Report back the lines in this listing that carry the string "Moisés".

[Start of Attachment]

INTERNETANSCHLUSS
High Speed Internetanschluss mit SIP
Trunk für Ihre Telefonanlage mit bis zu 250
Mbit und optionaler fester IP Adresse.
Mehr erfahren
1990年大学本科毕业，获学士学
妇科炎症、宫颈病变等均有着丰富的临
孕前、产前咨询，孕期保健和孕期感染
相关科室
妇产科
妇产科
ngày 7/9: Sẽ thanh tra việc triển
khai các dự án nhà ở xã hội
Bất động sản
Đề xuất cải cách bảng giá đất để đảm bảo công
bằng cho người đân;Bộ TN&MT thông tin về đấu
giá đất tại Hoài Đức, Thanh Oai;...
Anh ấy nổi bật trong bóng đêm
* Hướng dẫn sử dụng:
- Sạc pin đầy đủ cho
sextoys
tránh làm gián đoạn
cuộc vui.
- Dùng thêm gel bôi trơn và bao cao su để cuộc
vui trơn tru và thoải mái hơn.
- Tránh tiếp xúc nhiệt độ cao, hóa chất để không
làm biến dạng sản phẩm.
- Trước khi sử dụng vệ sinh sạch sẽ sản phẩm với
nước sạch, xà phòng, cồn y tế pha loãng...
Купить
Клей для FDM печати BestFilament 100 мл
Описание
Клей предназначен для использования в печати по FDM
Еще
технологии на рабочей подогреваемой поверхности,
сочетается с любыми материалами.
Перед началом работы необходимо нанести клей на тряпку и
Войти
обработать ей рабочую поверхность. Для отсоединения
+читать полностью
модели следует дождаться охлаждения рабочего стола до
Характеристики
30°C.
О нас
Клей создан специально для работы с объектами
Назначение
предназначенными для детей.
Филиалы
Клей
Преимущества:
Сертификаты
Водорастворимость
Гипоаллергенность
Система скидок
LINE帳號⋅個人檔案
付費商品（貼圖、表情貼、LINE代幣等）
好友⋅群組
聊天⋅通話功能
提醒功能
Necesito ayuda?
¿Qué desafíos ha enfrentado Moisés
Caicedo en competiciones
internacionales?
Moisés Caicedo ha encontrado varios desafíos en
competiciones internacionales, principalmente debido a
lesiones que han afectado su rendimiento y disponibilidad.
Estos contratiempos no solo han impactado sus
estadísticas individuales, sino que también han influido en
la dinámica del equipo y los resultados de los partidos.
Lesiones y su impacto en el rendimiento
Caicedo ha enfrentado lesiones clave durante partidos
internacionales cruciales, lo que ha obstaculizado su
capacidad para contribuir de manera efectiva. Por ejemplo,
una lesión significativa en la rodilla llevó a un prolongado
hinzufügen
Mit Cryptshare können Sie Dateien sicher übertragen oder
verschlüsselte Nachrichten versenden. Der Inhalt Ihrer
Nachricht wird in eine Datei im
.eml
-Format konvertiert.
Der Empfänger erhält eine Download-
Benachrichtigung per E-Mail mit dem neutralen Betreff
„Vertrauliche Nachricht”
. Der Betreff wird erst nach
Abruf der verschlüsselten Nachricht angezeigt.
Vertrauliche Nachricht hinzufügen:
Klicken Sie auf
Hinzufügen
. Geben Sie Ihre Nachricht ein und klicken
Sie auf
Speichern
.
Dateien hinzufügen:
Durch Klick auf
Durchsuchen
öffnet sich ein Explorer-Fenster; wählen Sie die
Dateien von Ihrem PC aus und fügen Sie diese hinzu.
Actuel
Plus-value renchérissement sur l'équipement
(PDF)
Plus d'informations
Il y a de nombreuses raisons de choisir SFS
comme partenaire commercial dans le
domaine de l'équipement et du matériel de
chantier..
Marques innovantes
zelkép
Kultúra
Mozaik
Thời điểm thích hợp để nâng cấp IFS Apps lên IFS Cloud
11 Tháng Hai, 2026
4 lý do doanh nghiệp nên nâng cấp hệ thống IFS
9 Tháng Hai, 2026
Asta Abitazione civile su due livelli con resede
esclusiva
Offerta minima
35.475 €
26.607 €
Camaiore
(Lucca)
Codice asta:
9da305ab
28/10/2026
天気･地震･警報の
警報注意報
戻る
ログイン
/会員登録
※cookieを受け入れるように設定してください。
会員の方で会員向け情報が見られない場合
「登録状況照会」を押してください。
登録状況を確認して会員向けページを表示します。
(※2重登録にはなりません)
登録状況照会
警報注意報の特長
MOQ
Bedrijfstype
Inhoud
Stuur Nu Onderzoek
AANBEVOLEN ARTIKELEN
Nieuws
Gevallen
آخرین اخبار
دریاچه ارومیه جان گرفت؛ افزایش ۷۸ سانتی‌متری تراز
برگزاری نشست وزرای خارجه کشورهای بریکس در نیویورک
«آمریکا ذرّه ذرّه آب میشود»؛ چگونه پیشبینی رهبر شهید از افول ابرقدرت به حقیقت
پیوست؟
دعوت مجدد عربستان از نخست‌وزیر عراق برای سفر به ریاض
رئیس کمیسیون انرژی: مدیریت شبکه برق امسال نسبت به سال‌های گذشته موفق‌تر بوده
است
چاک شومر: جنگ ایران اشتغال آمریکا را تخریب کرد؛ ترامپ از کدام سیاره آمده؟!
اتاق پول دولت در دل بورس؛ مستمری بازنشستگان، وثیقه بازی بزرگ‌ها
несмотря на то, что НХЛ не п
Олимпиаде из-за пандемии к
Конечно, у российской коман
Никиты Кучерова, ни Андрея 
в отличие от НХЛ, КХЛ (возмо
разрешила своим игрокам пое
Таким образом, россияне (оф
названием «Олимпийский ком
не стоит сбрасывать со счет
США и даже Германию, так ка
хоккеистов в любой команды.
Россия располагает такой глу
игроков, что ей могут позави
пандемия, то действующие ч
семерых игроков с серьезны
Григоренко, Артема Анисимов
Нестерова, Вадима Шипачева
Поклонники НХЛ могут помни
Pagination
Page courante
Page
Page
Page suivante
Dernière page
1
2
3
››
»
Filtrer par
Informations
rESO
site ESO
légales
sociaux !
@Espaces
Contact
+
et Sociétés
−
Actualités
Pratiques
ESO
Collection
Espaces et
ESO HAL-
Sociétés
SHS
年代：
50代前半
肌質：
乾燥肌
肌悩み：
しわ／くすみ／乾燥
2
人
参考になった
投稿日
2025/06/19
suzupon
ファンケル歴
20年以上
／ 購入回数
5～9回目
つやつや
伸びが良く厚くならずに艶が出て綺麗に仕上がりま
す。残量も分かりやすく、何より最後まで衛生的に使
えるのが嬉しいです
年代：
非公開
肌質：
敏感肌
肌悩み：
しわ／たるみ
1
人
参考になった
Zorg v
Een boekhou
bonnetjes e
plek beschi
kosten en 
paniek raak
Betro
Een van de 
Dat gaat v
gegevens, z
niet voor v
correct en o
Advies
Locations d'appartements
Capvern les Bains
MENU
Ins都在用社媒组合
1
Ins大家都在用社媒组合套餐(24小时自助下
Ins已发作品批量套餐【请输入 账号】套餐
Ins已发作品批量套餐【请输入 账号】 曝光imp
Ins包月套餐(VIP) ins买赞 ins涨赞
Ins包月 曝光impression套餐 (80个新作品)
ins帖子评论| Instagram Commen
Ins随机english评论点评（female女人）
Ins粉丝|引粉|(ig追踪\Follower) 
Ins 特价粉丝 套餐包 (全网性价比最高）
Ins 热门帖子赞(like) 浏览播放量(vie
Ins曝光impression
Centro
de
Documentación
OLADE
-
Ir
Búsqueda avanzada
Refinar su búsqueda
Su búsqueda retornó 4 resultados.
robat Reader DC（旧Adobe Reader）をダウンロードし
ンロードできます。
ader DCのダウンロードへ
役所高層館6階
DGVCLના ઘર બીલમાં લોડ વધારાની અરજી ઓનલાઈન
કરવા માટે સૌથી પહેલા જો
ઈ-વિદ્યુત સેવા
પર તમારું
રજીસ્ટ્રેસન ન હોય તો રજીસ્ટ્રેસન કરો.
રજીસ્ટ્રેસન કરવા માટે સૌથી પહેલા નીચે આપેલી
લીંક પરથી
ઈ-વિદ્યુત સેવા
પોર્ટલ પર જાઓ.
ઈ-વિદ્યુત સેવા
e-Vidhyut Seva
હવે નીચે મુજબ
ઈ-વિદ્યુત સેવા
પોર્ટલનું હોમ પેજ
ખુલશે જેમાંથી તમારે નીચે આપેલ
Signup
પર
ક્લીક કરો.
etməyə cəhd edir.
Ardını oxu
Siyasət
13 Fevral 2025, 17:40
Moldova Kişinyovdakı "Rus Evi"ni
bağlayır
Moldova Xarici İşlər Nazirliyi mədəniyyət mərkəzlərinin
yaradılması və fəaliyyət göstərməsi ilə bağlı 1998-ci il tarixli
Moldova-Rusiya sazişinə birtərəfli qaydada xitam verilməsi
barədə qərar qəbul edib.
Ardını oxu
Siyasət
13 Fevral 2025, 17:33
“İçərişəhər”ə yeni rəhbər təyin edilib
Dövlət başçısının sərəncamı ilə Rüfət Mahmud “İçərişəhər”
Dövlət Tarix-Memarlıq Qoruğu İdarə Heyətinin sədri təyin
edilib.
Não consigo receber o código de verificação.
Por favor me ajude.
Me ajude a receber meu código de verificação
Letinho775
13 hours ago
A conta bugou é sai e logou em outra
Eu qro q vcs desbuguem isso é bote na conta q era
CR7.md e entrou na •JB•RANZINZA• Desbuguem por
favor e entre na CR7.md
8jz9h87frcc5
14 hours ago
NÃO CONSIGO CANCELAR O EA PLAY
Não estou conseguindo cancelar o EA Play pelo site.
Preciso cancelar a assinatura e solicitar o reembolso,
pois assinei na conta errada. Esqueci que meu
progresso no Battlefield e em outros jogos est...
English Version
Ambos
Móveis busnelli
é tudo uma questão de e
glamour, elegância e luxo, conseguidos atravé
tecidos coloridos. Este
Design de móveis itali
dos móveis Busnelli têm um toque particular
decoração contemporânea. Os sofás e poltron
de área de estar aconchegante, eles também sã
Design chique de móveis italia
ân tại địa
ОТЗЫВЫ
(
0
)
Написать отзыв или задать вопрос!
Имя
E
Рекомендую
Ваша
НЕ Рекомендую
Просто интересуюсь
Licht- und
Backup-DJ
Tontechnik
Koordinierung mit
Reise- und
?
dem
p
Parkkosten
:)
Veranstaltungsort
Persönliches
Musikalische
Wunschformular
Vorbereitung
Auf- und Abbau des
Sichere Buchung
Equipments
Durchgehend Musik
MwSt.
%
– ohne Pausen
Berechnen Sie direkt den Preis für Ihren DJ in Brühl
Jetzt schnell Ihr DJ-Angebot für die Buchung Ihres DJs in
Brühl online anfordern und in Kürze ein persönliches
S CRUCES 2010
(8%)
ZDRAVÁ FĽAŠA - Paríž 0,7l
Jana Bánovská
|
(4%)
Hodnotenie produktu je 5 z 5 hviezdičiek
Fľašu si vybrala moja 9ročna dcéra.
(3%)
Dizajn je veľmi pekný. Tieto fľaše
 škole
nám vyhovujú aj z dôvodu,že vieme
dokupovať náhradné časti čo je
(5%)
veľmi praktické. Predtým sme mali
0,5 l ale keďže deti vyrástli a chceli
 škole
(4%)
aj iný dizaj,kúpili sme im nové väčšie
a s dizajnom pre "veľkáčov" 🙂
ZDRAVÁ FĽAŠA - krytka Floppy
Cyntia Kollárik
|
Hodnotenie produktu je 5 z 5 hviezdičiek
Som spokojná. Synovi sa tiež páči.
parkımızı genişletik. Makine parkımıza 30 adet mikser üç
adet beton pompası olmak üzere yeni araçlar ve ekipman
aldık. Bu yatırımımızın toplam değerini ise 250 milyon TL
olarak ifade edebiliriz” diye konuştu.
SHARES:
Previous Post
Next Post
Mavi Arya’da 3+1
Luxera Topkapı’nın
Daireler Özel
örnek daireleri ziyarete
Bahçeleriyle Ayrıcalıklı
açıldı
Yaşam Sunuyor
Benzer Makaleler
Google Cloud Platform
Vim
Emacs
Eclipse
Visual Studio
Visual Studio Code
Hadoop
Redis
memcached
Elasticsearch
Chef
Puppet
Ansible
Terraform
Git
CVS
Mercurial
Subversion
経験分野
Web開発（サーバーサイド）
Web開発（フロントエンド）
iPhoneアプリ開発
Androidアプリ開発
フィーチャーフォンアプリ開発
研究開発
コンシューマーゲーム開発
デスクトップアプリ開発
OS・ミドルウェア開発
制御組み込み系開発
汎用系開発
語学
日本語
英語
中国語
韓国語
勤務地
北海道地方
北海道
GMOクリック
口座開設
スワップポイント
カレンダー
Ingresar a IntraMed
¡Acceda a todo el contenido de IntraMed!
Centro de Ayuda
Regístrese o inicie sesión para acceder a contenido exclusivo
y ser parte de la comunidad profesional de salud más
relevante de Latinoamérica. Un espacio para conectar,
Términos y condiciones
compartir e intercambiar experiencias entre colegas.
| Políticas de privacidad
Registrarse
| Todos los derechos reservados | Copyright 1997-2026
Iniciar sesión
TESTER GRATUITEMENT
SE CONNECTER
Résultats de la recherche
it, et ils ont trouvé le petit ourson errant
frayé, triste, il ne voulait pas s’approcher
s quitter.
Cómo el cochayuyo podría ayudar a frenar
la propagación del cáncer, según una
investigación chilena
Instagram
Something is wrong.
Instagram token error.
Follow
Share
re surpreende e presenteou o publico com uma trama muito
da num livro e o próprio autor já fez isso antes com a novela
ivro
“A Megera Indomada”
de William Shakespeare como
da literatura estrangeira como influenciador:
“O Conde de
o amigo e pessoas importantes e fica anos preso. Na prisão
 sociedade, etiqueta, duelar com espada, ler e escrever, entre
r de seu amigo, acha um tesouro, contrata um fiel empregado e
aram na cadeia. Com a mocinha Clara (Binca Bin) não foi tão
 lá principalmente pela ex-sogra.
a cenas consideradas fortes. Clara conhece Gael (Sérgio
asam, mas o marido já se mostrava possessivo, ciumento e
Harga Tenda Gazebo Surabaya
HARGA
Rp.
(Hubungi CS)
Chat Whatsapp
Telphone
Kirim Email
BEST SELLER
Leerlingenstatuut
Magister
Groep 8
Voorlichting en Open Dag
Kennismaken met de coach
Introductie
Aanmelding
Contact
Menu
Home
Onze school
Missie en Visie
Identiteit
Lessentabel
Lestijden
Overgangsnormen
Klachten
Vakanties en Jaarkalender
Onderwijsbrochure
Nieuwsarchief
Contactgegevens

[End of Attachment]

FINISHED EXERCISE:
¿Qué desafíos ha enfrentado Moisés
Moisés Caicedo ha encontrado varios desafíos en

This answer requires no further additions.